* Document images with source code *
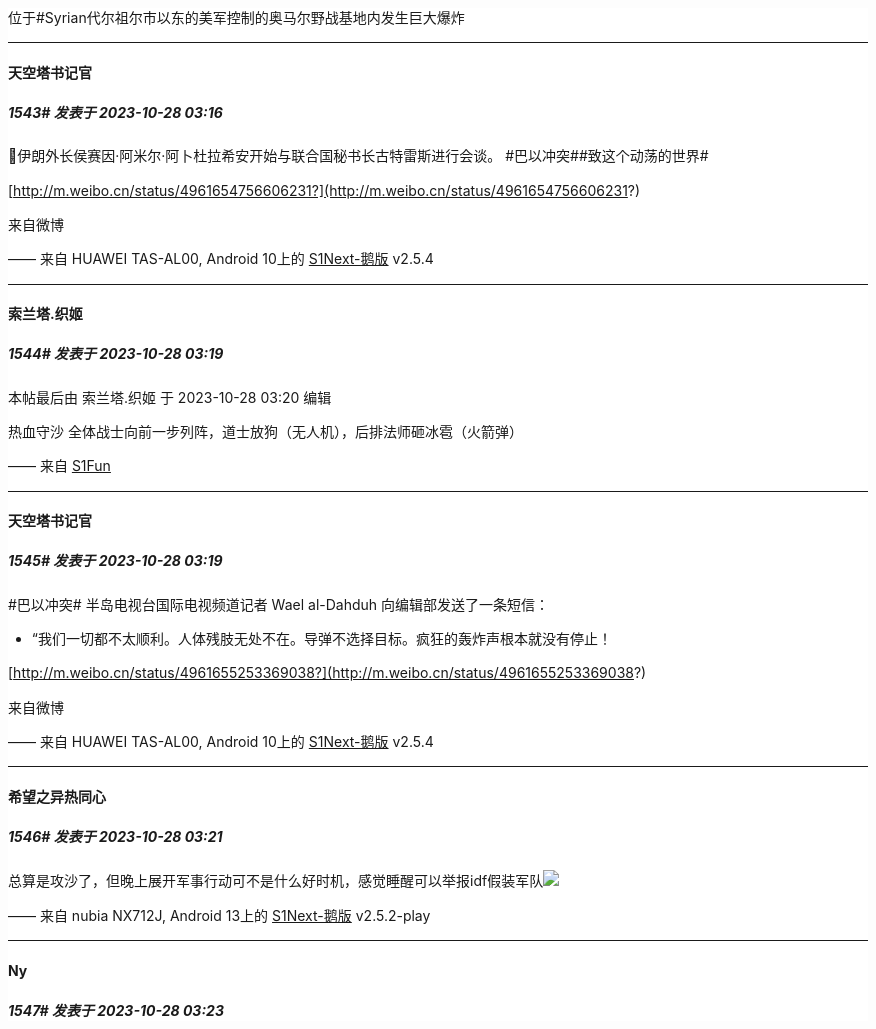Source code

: 位于#Syrian代尔祖尔市以东的美军控制的奥马尔野战基地内发生巨大爆炸

*****

####  天空塔书记官  
##### 1543#       发表于 2023-10-28 03:16

🔺伊朗外长侯赛因·阿米尔·阿卜杜拉希安开始与联合国秘书长古特雷斯进行会谈。
#巴以冲突##致这个动荡的世界# 

[http://m.weibo.cn/status/4961654756606231?](http://m.weibo.cn/status/4961654756606231?)

来自微博

—— 来自 HUAWEI TAS-AL00, Android 10上的 [S1Next-鹅版](https://github.com/ykrank/S1-Next/releases) v2.5.4

*****

####  索兰塔.织姬  
##### 1544#       发表于 2023-10-28 03:19

 本帖最后由 索兰塔.织姬 于 2023-10-28 03:20 编辑 

热血守沙
全体战士向前一步列阵，道士放狗（无人机），后排法师砸冰雹（火箭弹）

—— 来自 [S1Fun](https://s1fun.koalcat.com)

*****

####  天空塔书记官  
##### 1545#       发表于 2023-10-28 03:19

#巴以冲突# 
半岛电视台国际电视频道记者 Wael al-Dahduh 向编辑部发送了一条短信：
- “我们一切都不太顺利。人体残肢无处不在。导弹不选择目标。疯狂的轰炸声根本就没有停止！ 

[http://m.weibo.cn/status/4961655253369038?](http://m.weibo.cn/status/4961655253369038?) ​​​

来自微博

—— 来自 HUAWEI TAS-AL00, Android 10上的 [S1Next-鹅版](https://github.com/ykrank/S1-Next/releases) v2.5.4

*****

####  希望之异热同心  
##### 1546#       发表于 2023-10-28 03:21

总算是攻沙了，但晚上展开军事行动可不是什么好时机，感觉睡醒可以举报idf假装军队<img src="https://static.saraba1st.com/image/smiley/face2017/037.png" referrerpolicy="no-referrer">

—— 来自 nubia NX712J, Android 13上的 [S1Next-鹅版](https://github.com/ykrank/S1-Next/releases) v2.5.2-play


*****

####  Ny  
##### 1547#       发表于 2023-10-28 03:23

* What the exercise asks *
Which lines of the records contain "weibo"? Show each of them.

* Problem solution *
[http://m.weibo.cn/status/4961654756606231?](http://m.weibo.cn/status/4961654756606231?)
[http://m.weibo.cn/status/4961655253369038?](http://m.weibo.cn/status/4961655253369038?) ​​​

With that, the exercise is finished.